[start of SELECTED EXTRACT]

Children of Men (2006)
About This Movie
In 2027, humanity has been infertile for eighteen years and civilization is collapsing, when one man is tasked with protecting the world's only pregnant woman and bringing her to safety. Alfonso Cuarón filmed this dying world with documentary realism, using long, unbroken takes that place you inside the chaos and refuse to let you look away. The pregnancy at the story's center makes every act of violence feel like a crime against the future itself.
Why It's a Classic
Cuarón and cinematographer Emmanuel Lubezki created some of the most technically ambitious long takes in cinema history, including a car ambush filmed from inside the vehicle and a climactic urban battle sequence that follows the protagonist through a warzone in what appears to be a single unbroken shot lasting over six minutes. Clive Owen's Theo is the ideal everyman hero: exhausted, frightened, and motivated not by ideology but by basic human decency. The film's dystopia feels alarmingly plausible, extrapolating from current political trends of xenophobia, militarism, and environmental collapse. The scene where combatants on both sides stop fighting when they hear the baby crying is one of cinema's most powerful arguments for the sanctity of life, achieved without a word of dialogue.

[end of SELECTED EXTRACT]

* [WHAT IS ASKED]:
Using the overview of Children of Men above, answer the following:
(a) In which year is the story set?
(b) Which cinematographer worked with Cuarón on the film's long takes?
(c) How long does the climactic urban battle sequence appear to run as a single shot?
Draw every answer solely from the text above.

[start of GIVEN DATA]

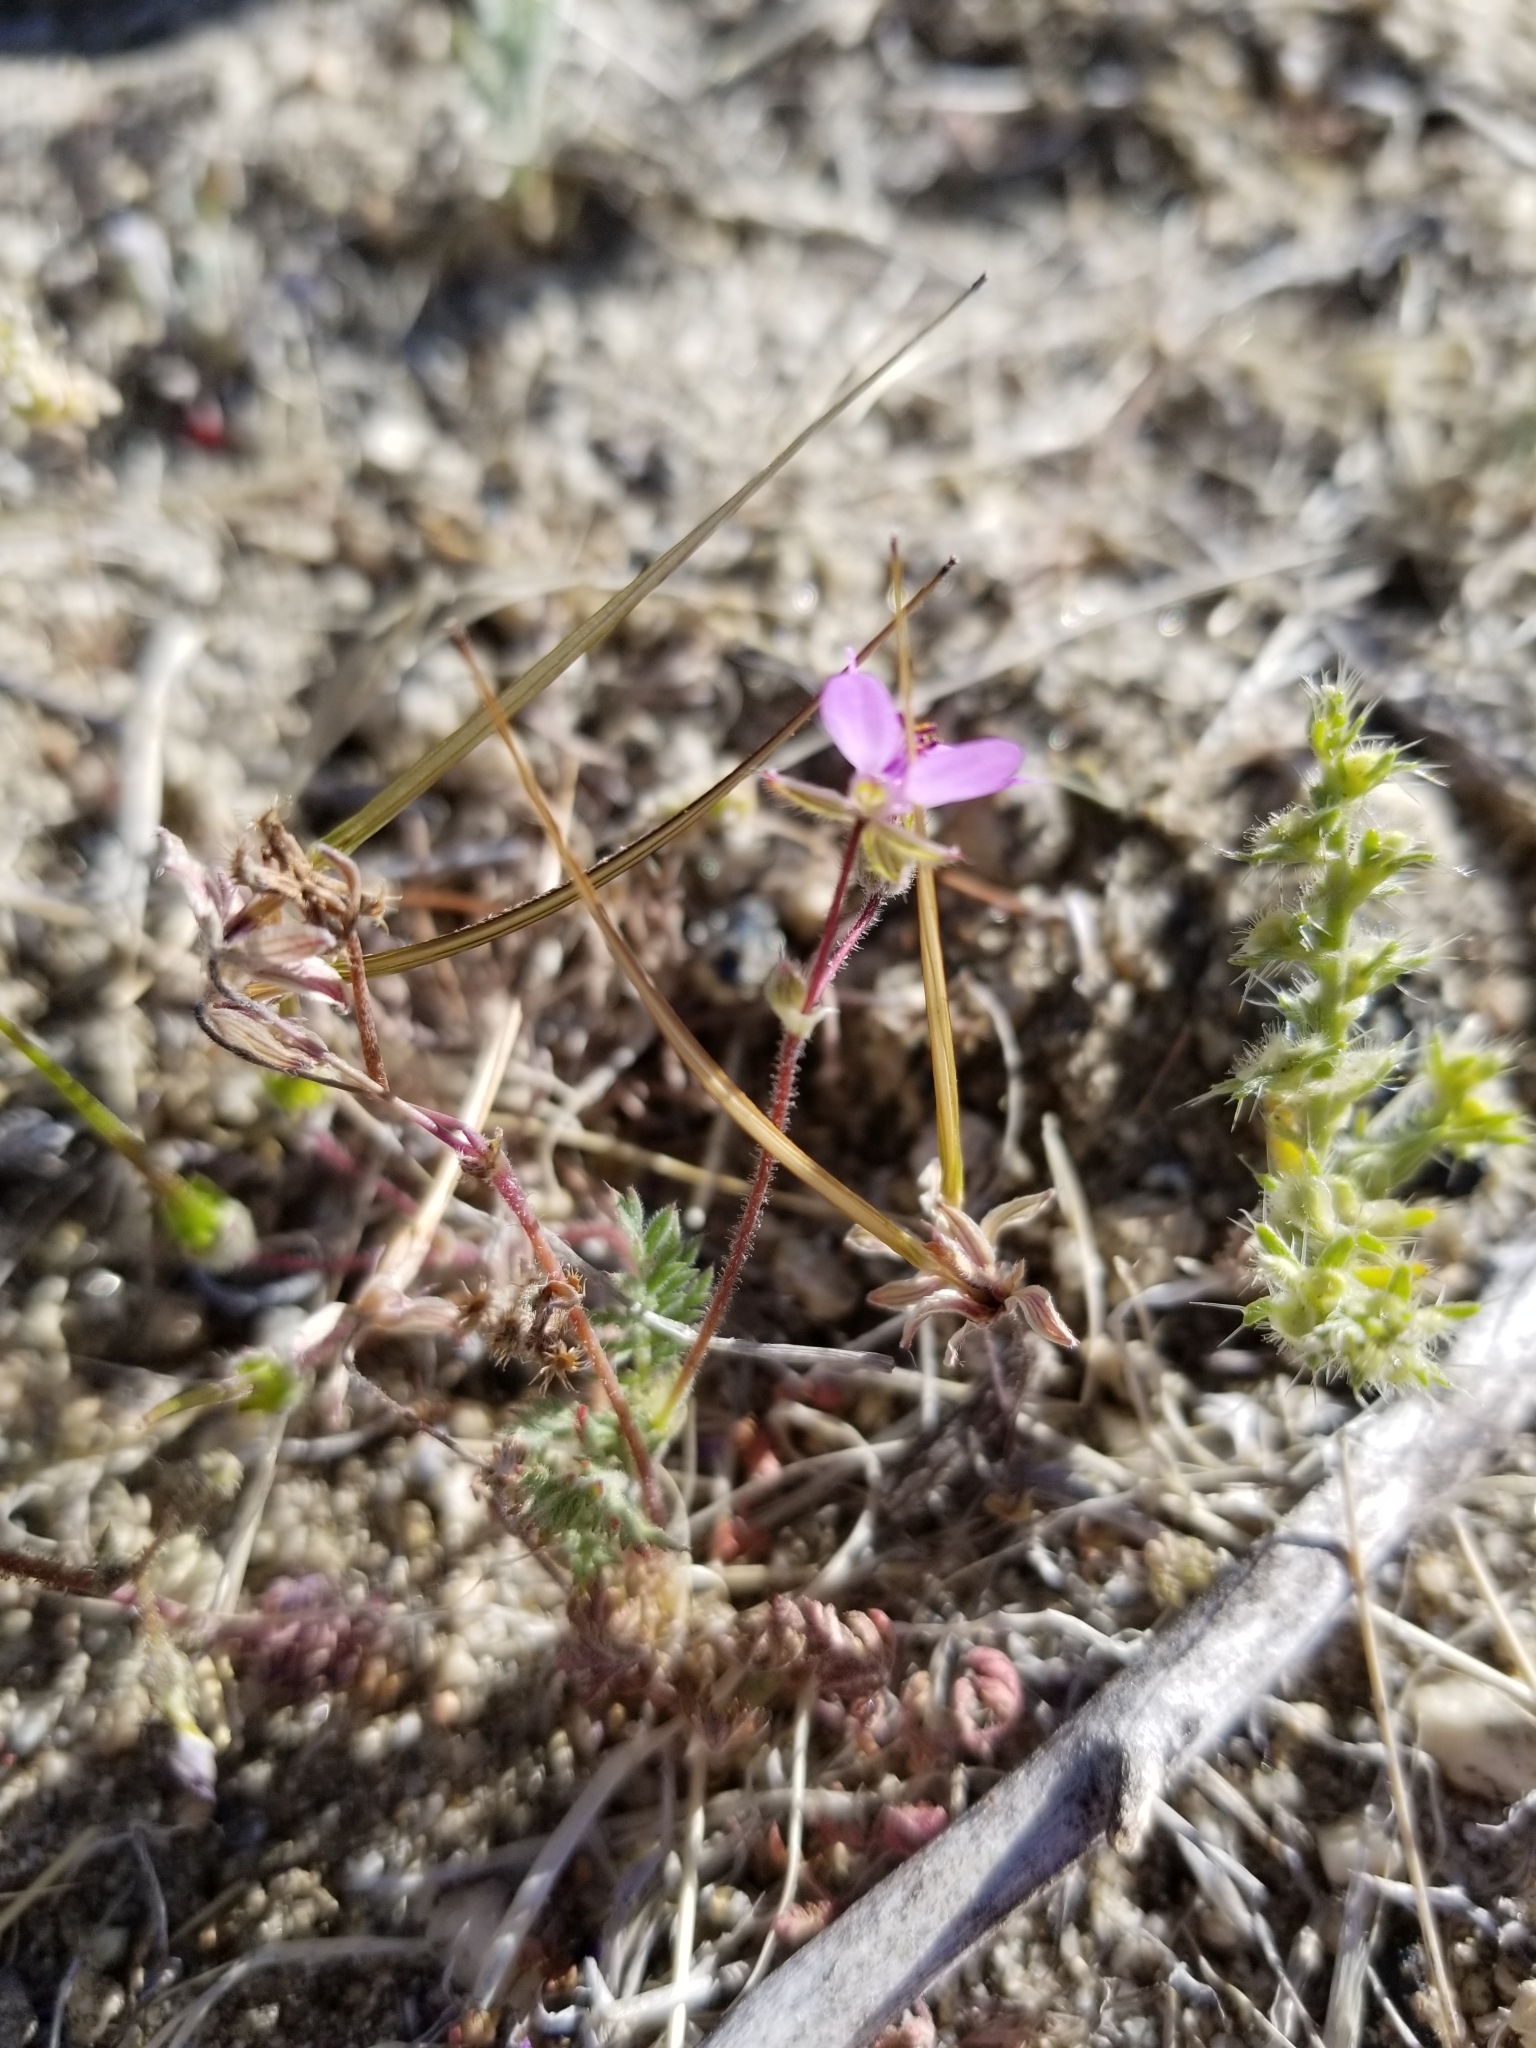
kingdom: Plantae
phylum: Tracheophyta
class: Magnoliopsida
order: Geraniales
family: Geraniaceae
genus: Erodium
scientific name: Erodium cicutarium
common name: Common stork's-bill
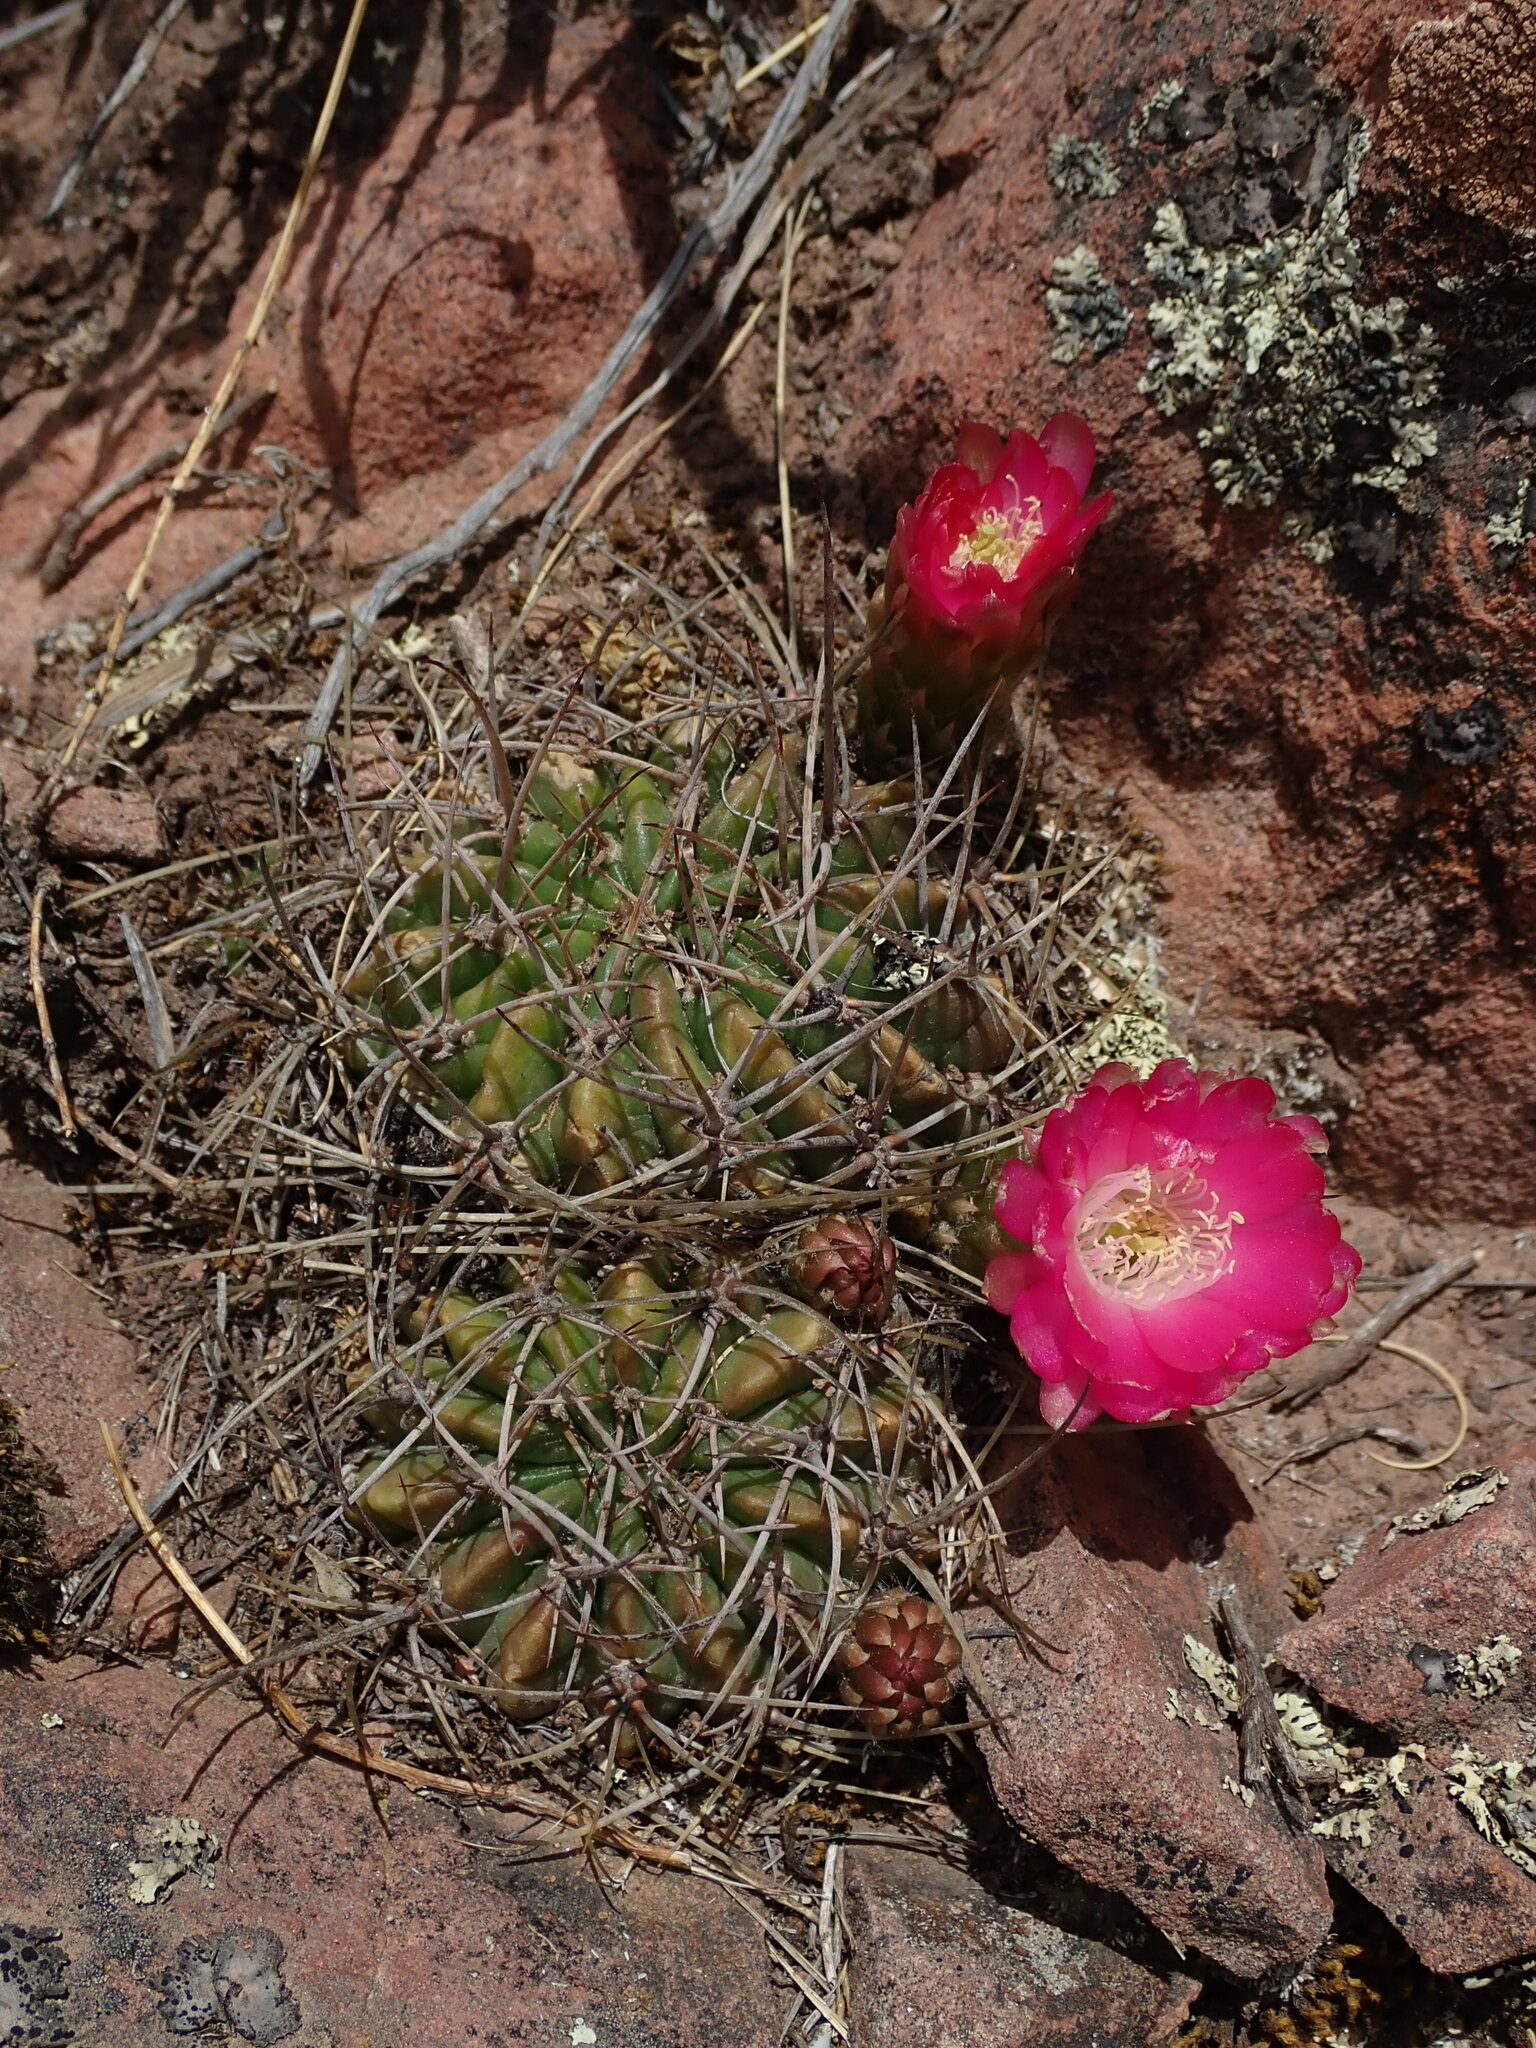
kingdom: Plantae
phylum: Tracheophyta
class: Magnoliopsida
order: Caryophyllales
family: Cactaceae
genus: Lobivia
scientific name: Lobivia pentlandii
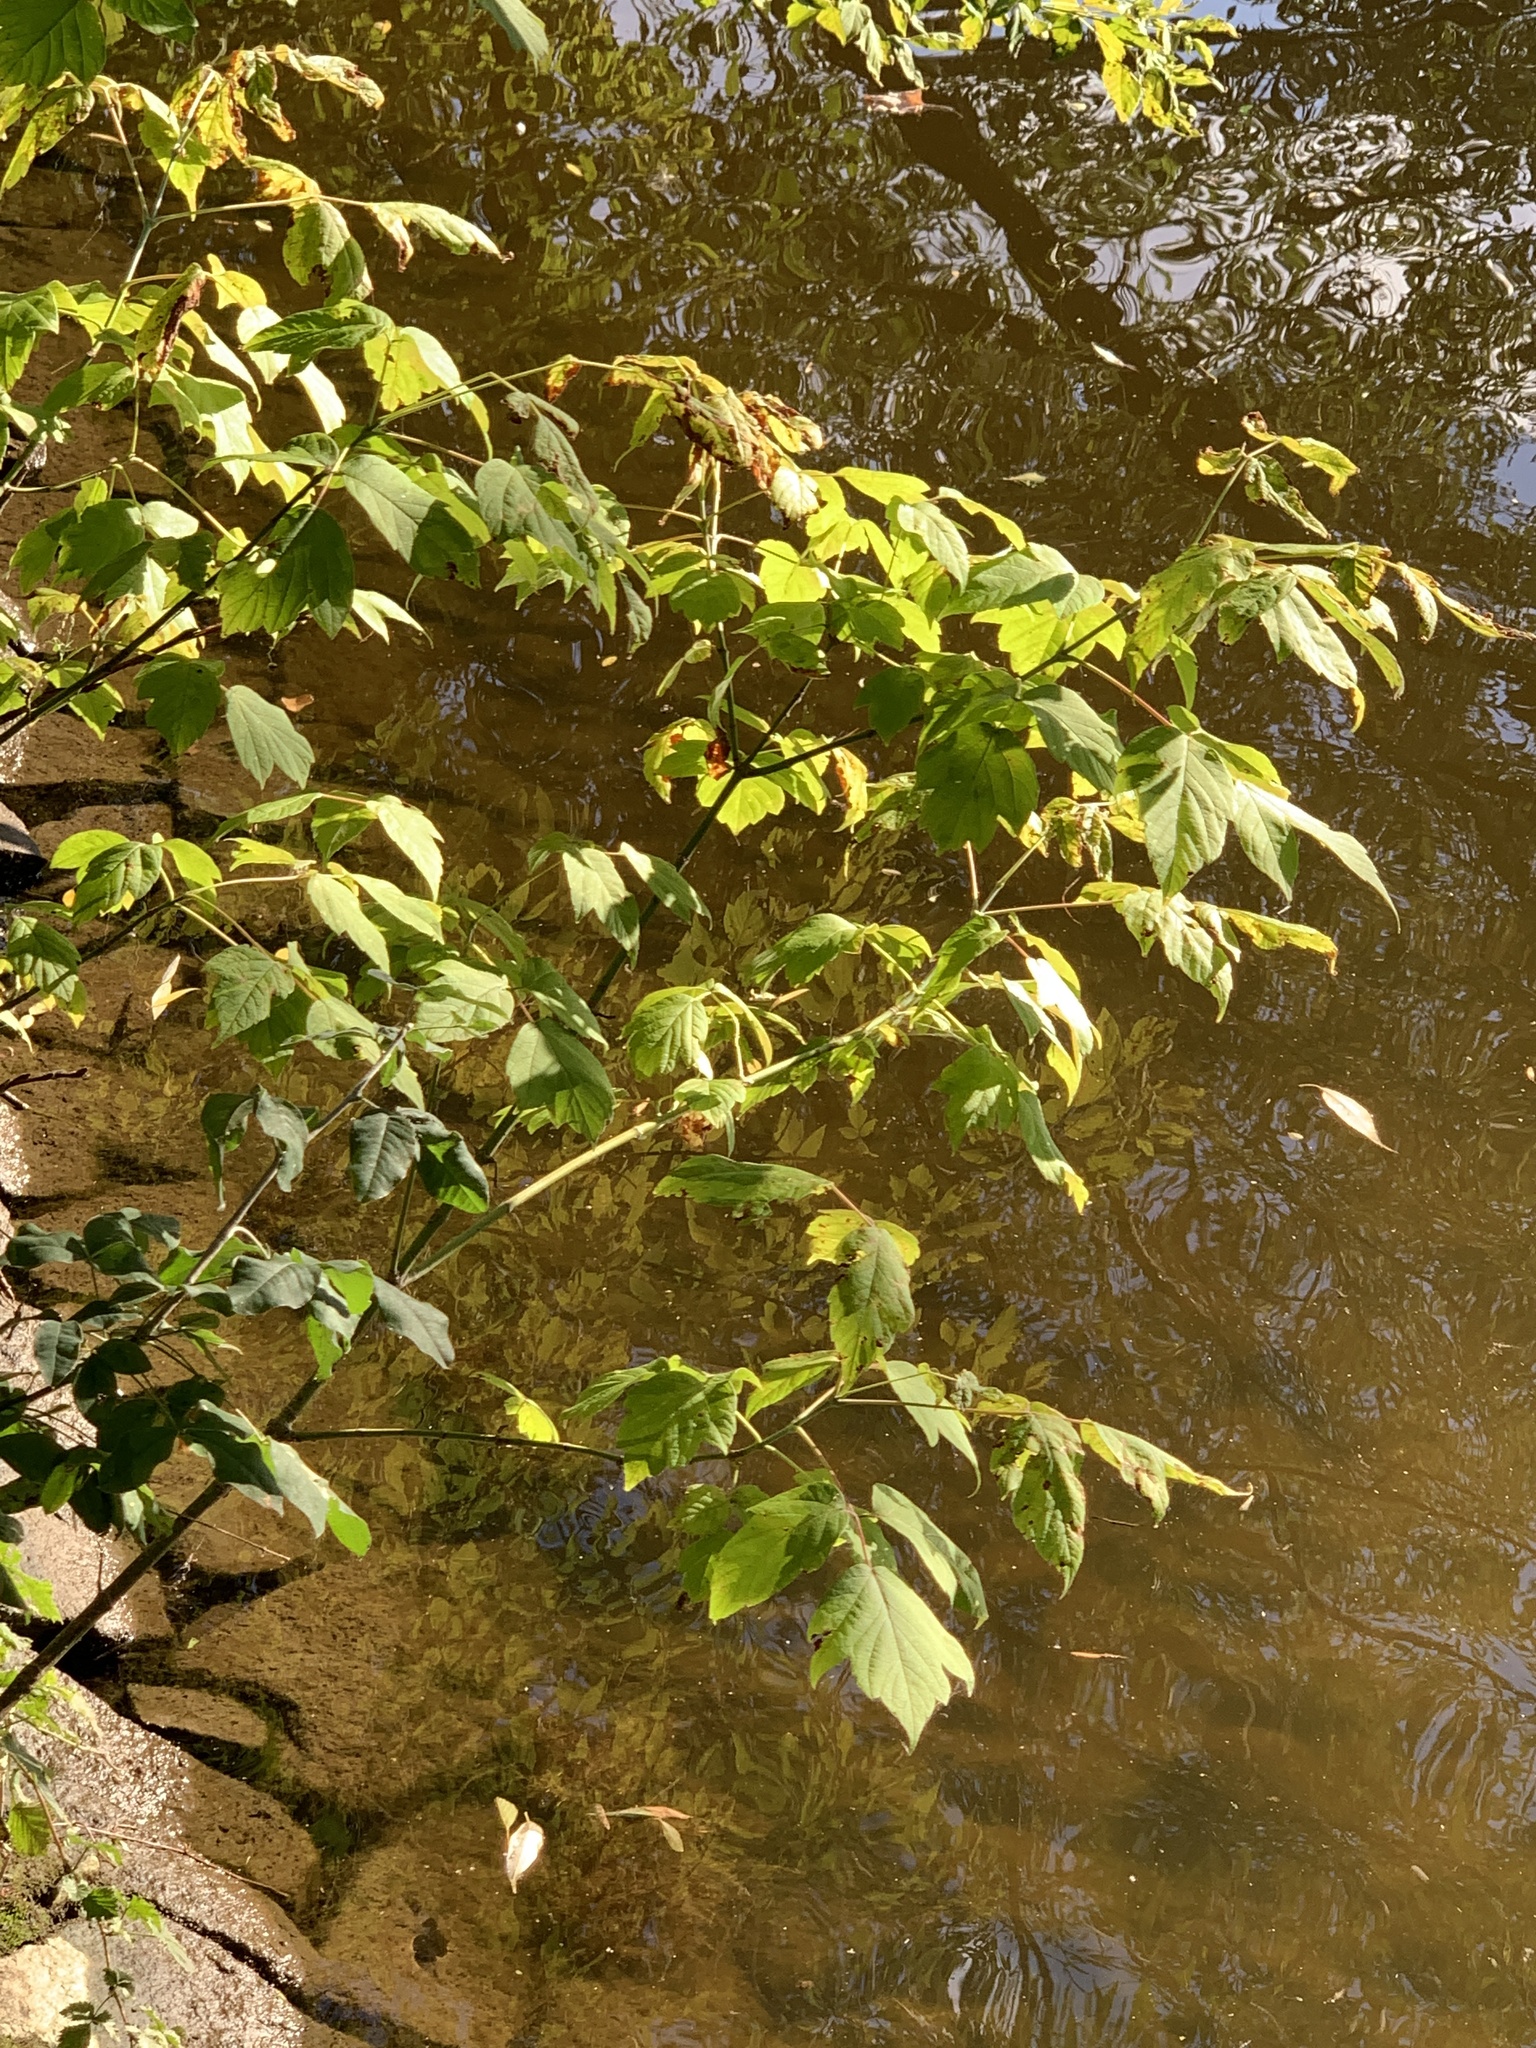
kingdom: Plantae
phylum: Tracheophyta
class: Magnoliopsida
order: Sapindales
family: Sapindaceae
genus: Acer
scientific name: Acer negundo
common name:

[end of GIVEN DATA]

* [RIGHT ANSWER]:
(a) 2027
(b) Emmanuel Lubezki
(c) Over six minutes